The paths from Juniper Green 
Not a nice place to walk at night -smelly in the winter because of the leaves and dirty and muddy down the steps. “The Muddies” is very lonely and not good at night.  Lovely to walk in the summer with somebody with you …  
Donkey Lane is what we call the road at the bottom…. Erinne used to walk along the Donkey Lane to Heriot Watt.  You go down the side of my house, cross the grassy bit and down the slope to the Donkey Lane.  She liked to walk!
I wouldn’t have liked the children to have used Curriemuirend Park….it’s lovely but it’s a bit isolated.  You can’t walk comfortably down there…..along the road.  It’s the same from Wester Hailes.  The 33 bus can stop for thirteen minutes at the terminus which is a nuisance.

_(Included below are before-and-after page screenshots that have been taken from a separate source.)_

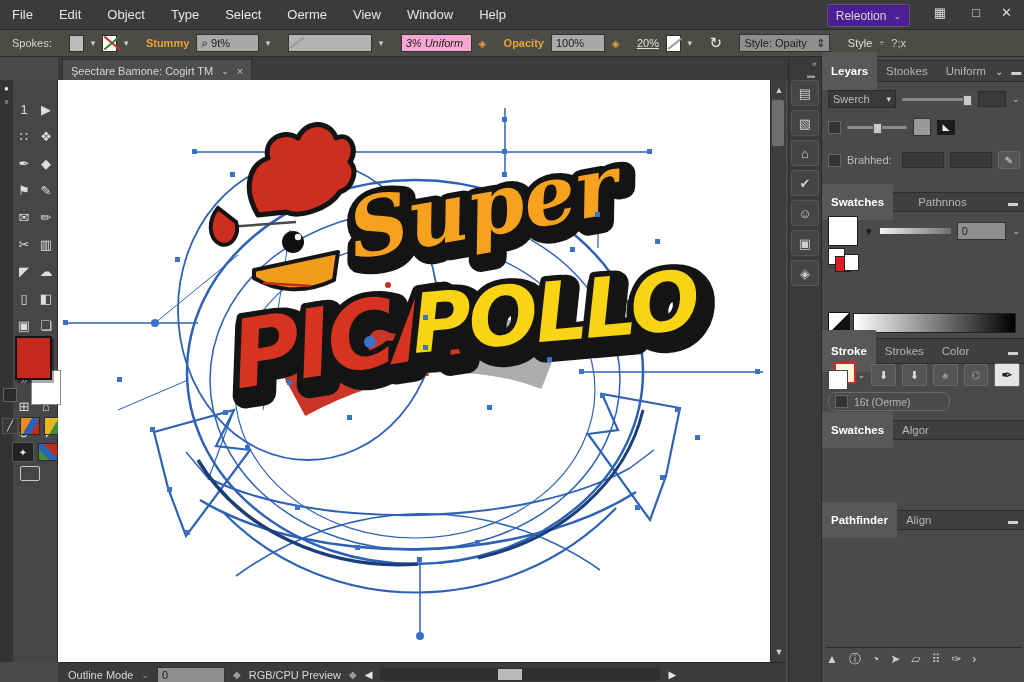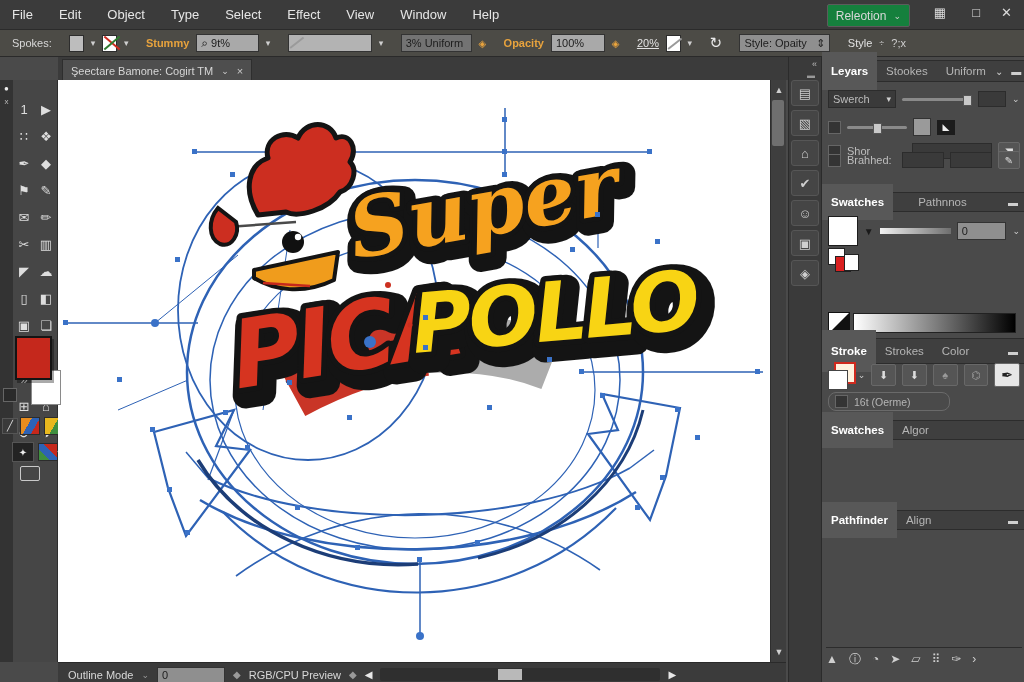--- a/index.html
+++ b/index.html
@@ -87,7 +87,7 @@
     <span data-name="menu-object">Object</span>
     <span data-name="menu-type">Type</span>
     <span data-name="menu-select">Select</span>
-    <span data-name="menu-effect">Effect</span>
+    <span data-name="menu-effect">Oerme</span>
     <span data-name="menu-view">View</span>
     <span data-name="menu-window">Window</span>
     <span data-name="menu-help">Help</span>

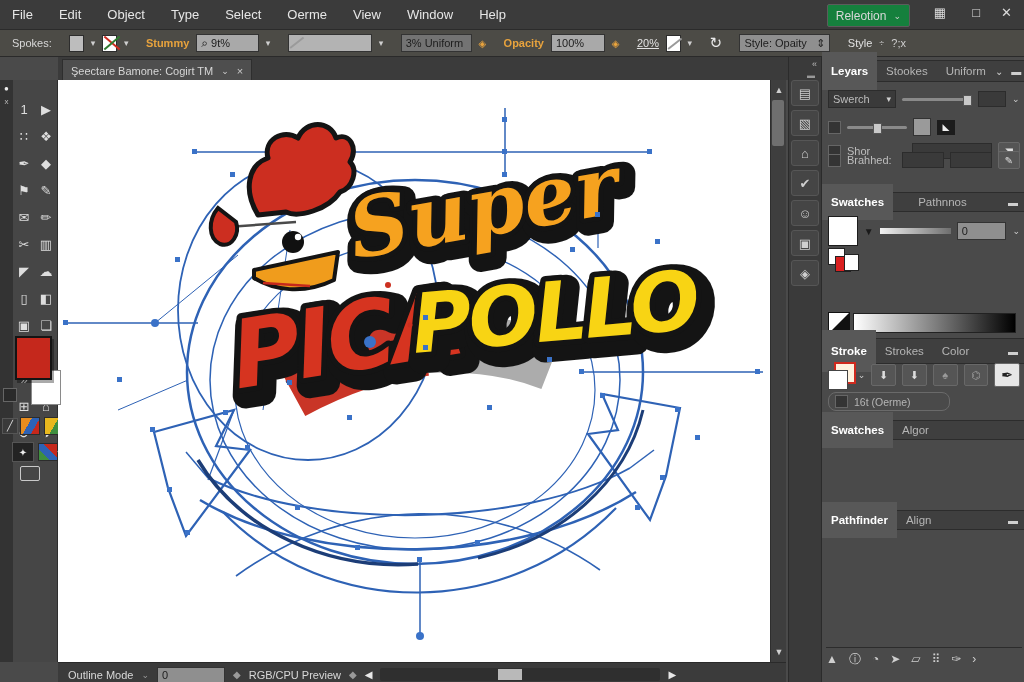--- a/index.html
+++ b/index.html
@@ -11,7 +11,7 @@
   #menubar{left:0;top:0;width:1024px;height:30px;background:#3b3b3b;border-bottom:1px solid #2b2b2b;
            display:flex;align-items:center;padding-left:12px;box-sizing:border-box;}
   #menubar [data-name^="menu-"]{margin-right:26px;color:#e6e6e6;font-size:13px;cursor:default;}
-  #workspace-btn{position:absolute;right:114px;top:4px;height:21px;padding:0 8px;background:#15803d;
+  #workspace-btn{position:absolute;right:114px;top:4px;height:21px;padding:0 8px;background:#4c1d95;
            border:1px solid #5c5c5c;border-radius:2px;display:flex;align-items:center;gap:7px;color:#d8d8d8;font-size:12px;}
   .winctl{position:absolute;top:5px;color:#dcdcdc;font-size:13px;}
   

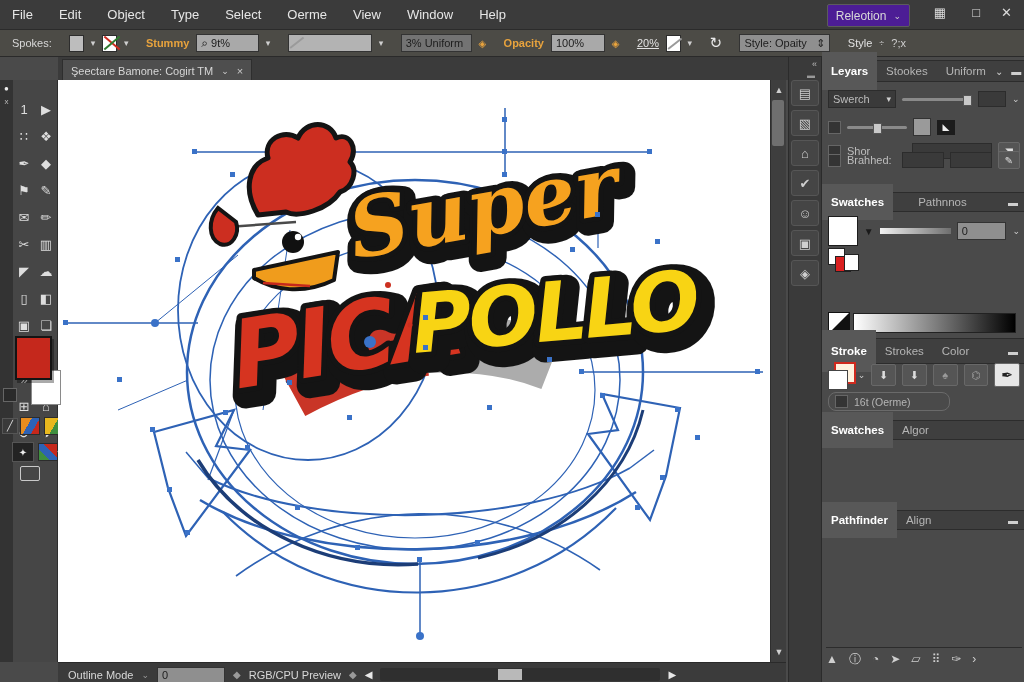--- a/index.html
+++ b/index.html
@@ -118,7 +118,7 @@
     <span class="fldlight linesw" style="width:88px;background:#b3b3b3;" data-name="stroke-width-dropdown"></span>
     <span class="ddarrow" data-name="chevron-down-icon">▾</span>
     <span class="osep"></span>
-    <span class="fldlight" style="width:72px;background:#737373;" data-name="uniform-width-field">
+    <span class="fldlight" style="width:72px;background:#f9a8d4;font-style:italic;" data-name="uniform-width-field">
       <span data-name="uniform-value">3% Uniform</span>
     </span>
     <span class="pin" data-name="stepper-pin-icon">◈</span>

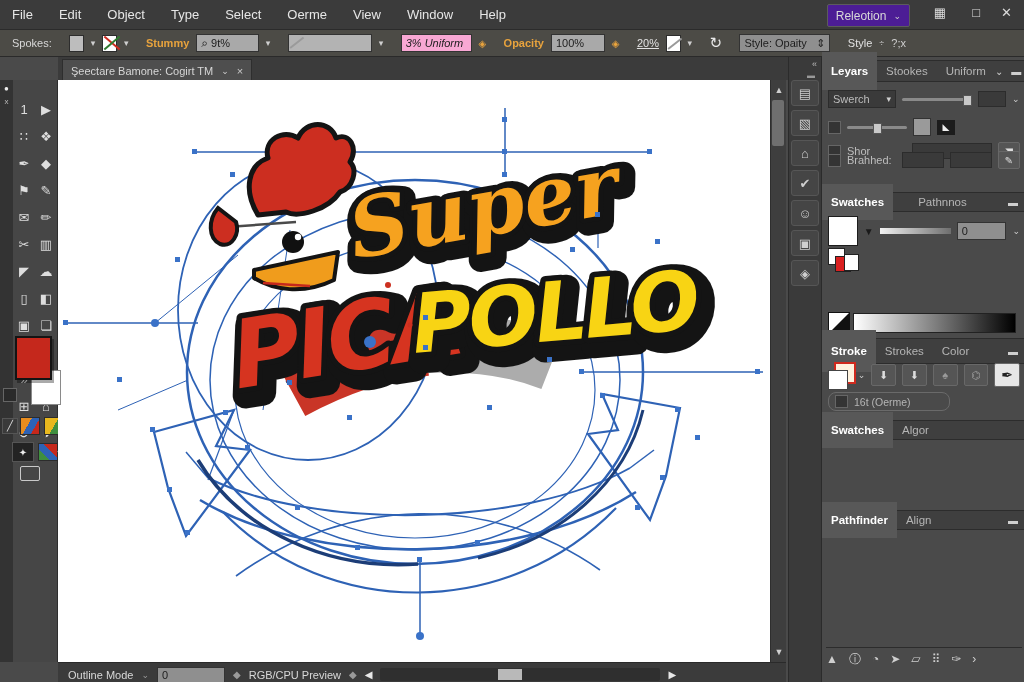--- a/index.html
+++ b/index.html
@@ -351,12 +351,6 @@
     <span style="width:16px;height:16px;background:#9a9a9a;border:1px solid #333;display:inline-block;" data-name="gray-swatch"></span>
     <span style="width:18px;height:15px;background:#1c1c1c;color:#eee;font-size:9px;text-align:center;line-height:15px;" data-name="chart-icon">◣</span>
   </div>
-  <div class="prow" style="top:142px;" data-name="layers-row-3">
-    <span class="cb" data-name="checkbox"></span>
-    <span data-name="shor-label">Shor</span>
-    <span class="fld" style="width:78px;margin-left:auto;" data-name="shor-field"></span>
-    <span class="btn" style="width:20px;height:16px;font-size:10px;" data-name="picker-button">◥</span>
-  </div>
   <div class="prow" style="top:151px;" data-name="layers-row-4">
     <span class="cb" data-name="checkbox"></span>
     <span data-name="brahhed-label">Brahhed:</span>

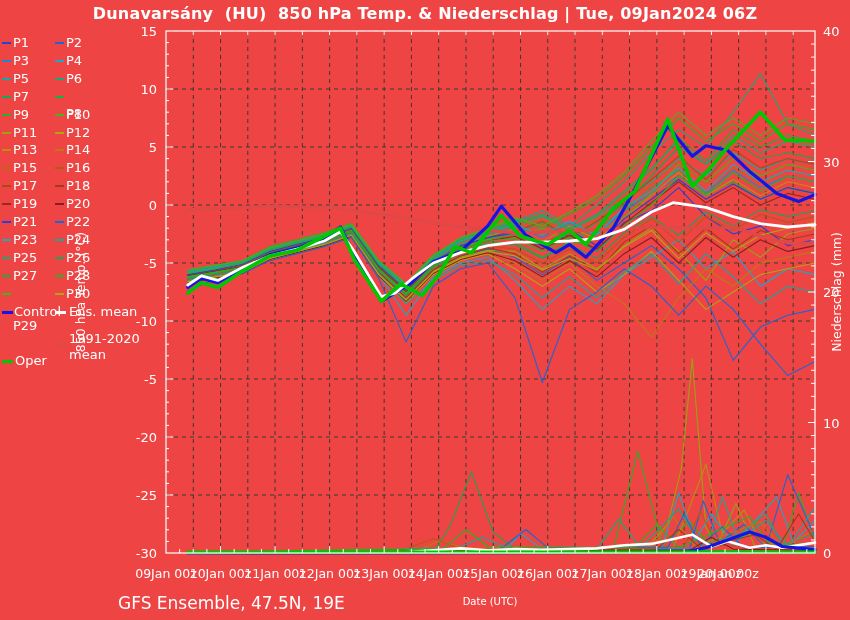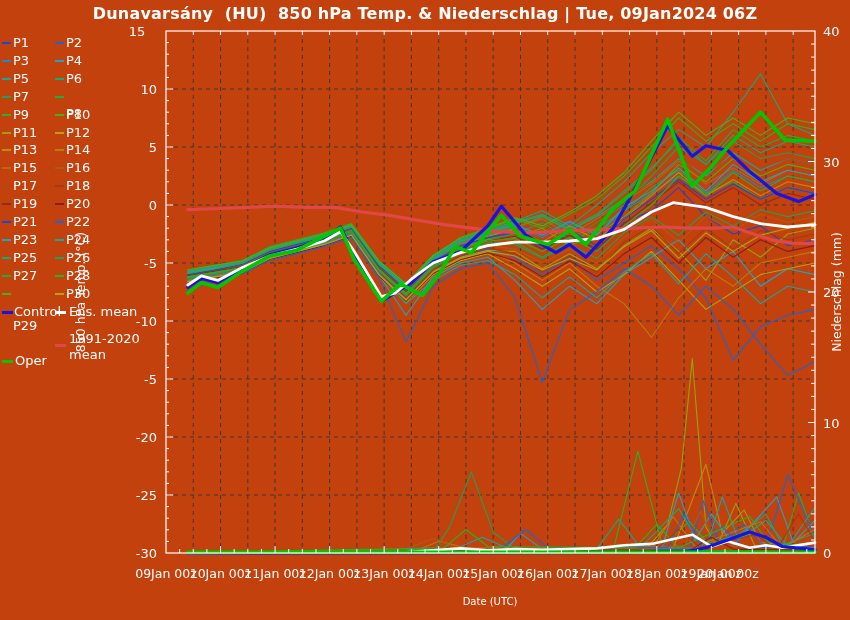--- a/index.html
+++ b/index.html
@@ -3,7 +3,7 @@
 <meta charset="utf-8">
 <style>
   html,body{margin:0;padding:0;background:#000;}
-  #stage{position:relative;width:850px;height:620px;background:#c2410c;overflow:hidden;
+  #stage{position:relative;width:850px;height:620px;background:#ef4444;overflow:hidden;
          font-family:"DejaVu Sans","Liberation Sans",sans-serif;color:#fff;}
   #title{position:absolute;left:0;right:0;top:4px;text-align:center;font-size:16px;
          font-weight:bold;white-space:pre;letter-spacing:0.2px;}

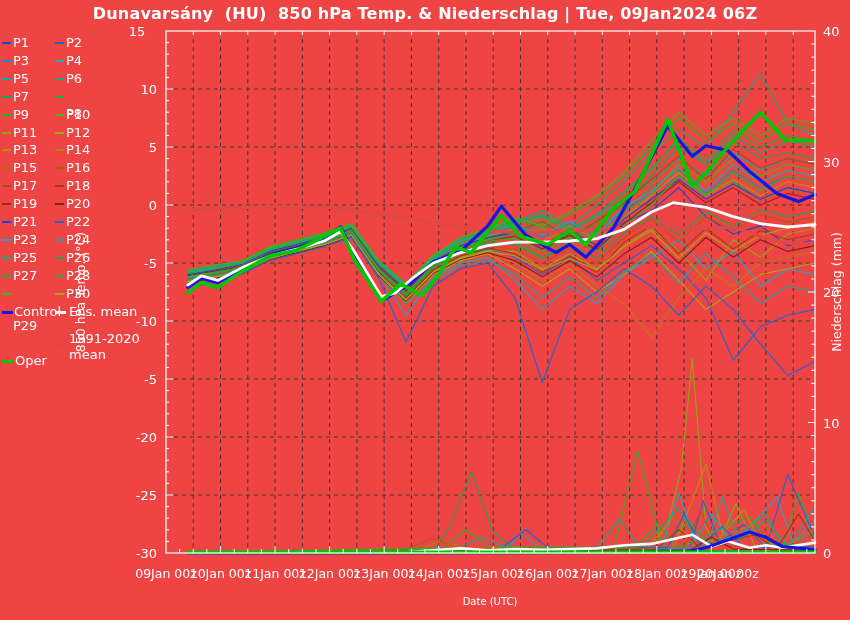--- a/index.html
+++ b/index.html
@@ -411,7 +411,7 @@
   <div id="xaxis-title" style="left:490px">Date (UTC)</div>
 
   <div id="ylabels-left">
-      <div class="ylab-left" style="left: 117px; top: 31px; text-align: center;">15</div>
+      <div class="ylab-left" style="left: 117px; top: 31px;">15</div>
       <div class="ylab-left" style="left: 117px; top: 89px;">10</div>
       <div class="ylab-left" style="left: 117px; top: 147px;">5</div>
       <div class="ylab-left" style="left: 117px; top: 205px;">0</div>

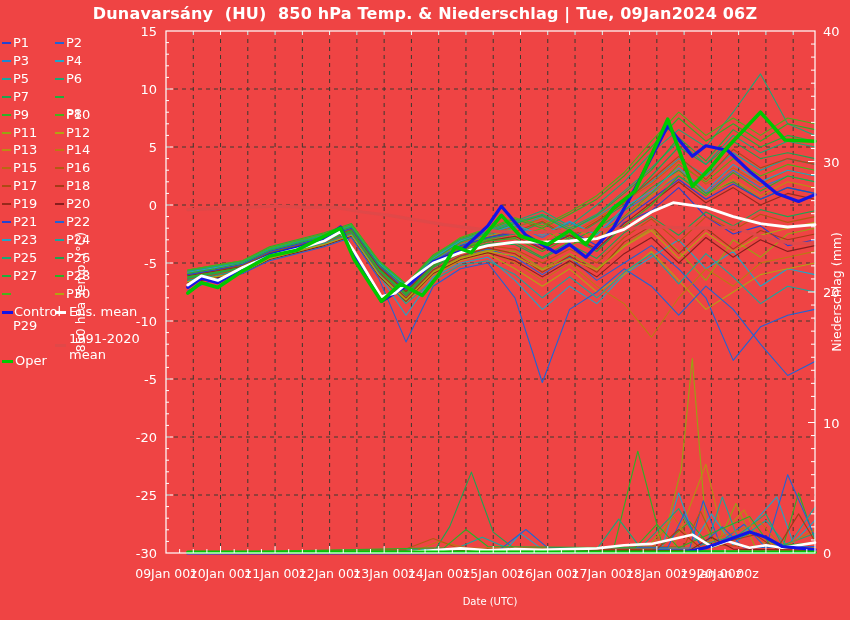--- a/index.html
+++ b/index.html
@@ -444,6 +444,7 @@
       <div class="xlab" style="left: 728px;">20Jan 00z</div>
     </div>
 
+  <div class="footer" style="left:118px;top:593px">GFS Ensemble, 47.5N, 19E</div>
 </div>
 
 </body></html>

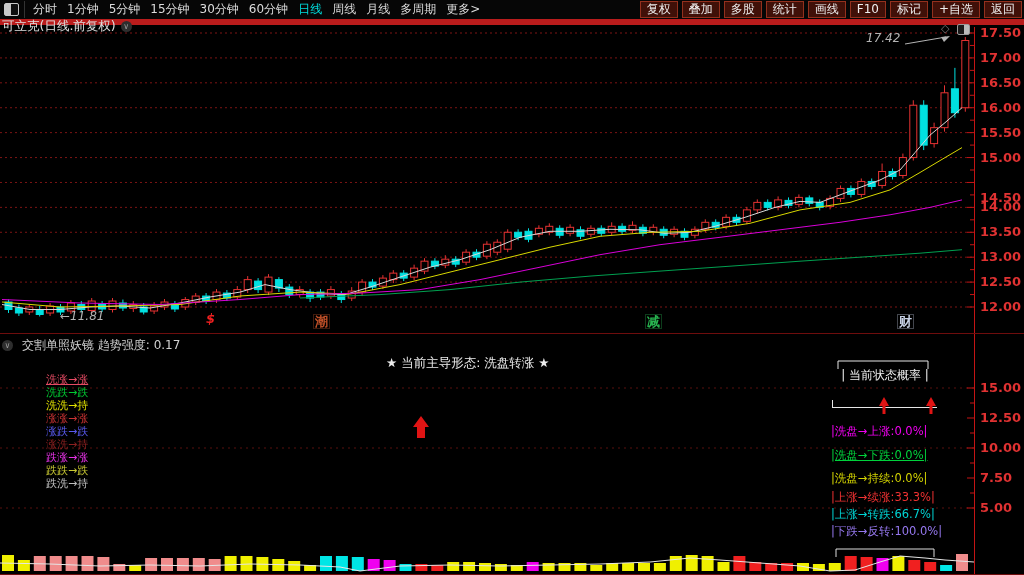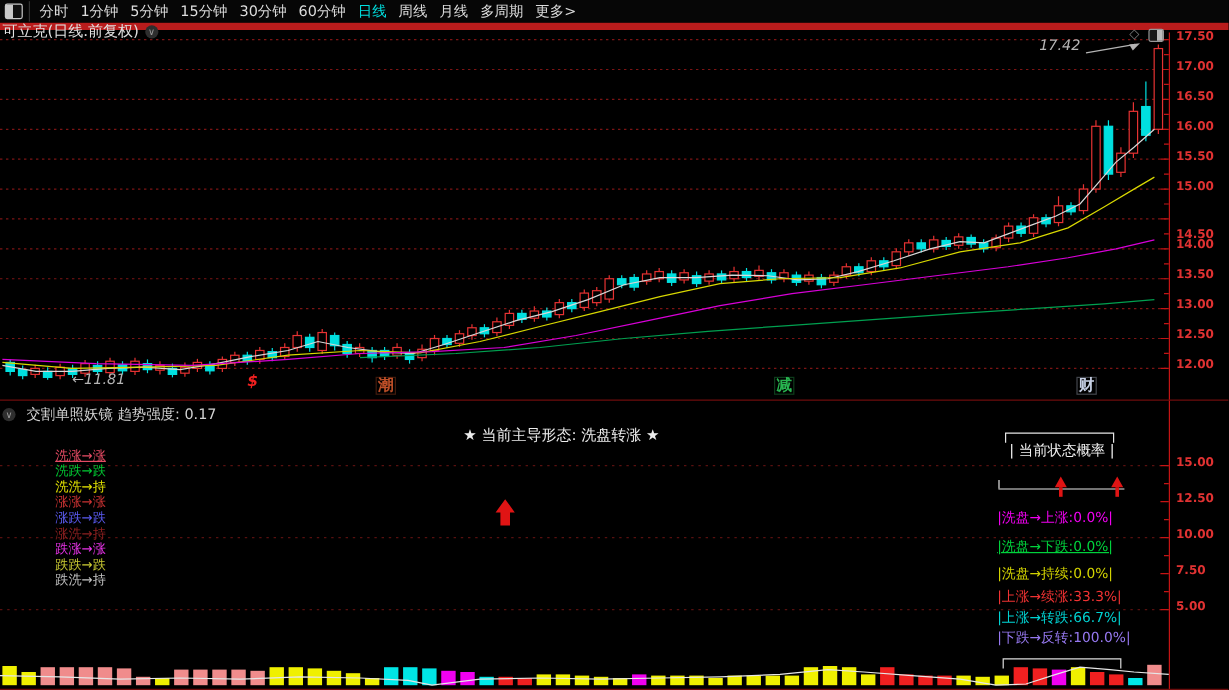--- a/index.html
+++ b/index.html
@@ -56,6 +56,17 @@
         <span class="ptab">月线</span>
         <span class="ptab">多周期</span>
         <span class="ptab">更多&gt;</span>
+      </div>
+    <div id="tbtns" class="tbtns">
+        <span class="tbtn">复权</span>
+        <span class="tbtn">叠加</span>
+        <span class="tbtn">多股</span>
+        <span class="tbtn">统计</span>
+        <span class="tbtn">画线</span>
+        <span class="tbtn">F10</span>
+        <span class="tbtn">标记</span>
+        <span class="tbtn">+自选</span>
+        <span class="tbtn">返回</span>
       </div>
   </div>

The mortgage rate went to 16%!
It was £9995 for the first house in 1997 (shd be 1977).  I remember yellow doors!
  I took in two students from Stevenson when I was first in the Avenue because the bedroom was quite big.  It helped put food on the table.  When we moved to the Wood (1980) one of them came with us…Jean was with me for two years.  Her mum rolled up in a sports car and she and Jean unfolded themselves out of it! She was posh…from a farming family.  Then Karen joined us.  When we moved into the Wood …..the two children shared one room and the two students each had a room.  We still keep in touch.   The mortgage went up to 16 % and people were really stretched. I wasn’t working at the time.  It was horrendous but we got a tax allowance against the mortgage. That helped.  We wouldn’t buy papers…didn’t have many clothes…we weren’t as poor as my mum and dad but it was really tight. 

More campaigning: Getting a path across the green space
When the bus came round the estate you had to walk across the green area in the Wood to get the bus: my husband walked across it every day to work and brought mud in every day and the kids did too: it’s very wet and soggy  So I wrote a letter and the reply came back we couldn’t have a path without lighting as it was too expensive. We used to get a newsletter and it was always about Sighthill or Broomhouse and I got mad about it so I wrote a letter  that I did not have access to the bus without a path.  And I got a reply that they were closing the vennels in Baberton so they would not open up another one!   Then all of a sudden about four or five years ago the path appeared …no lighting…but a path! No vennels were ever closed.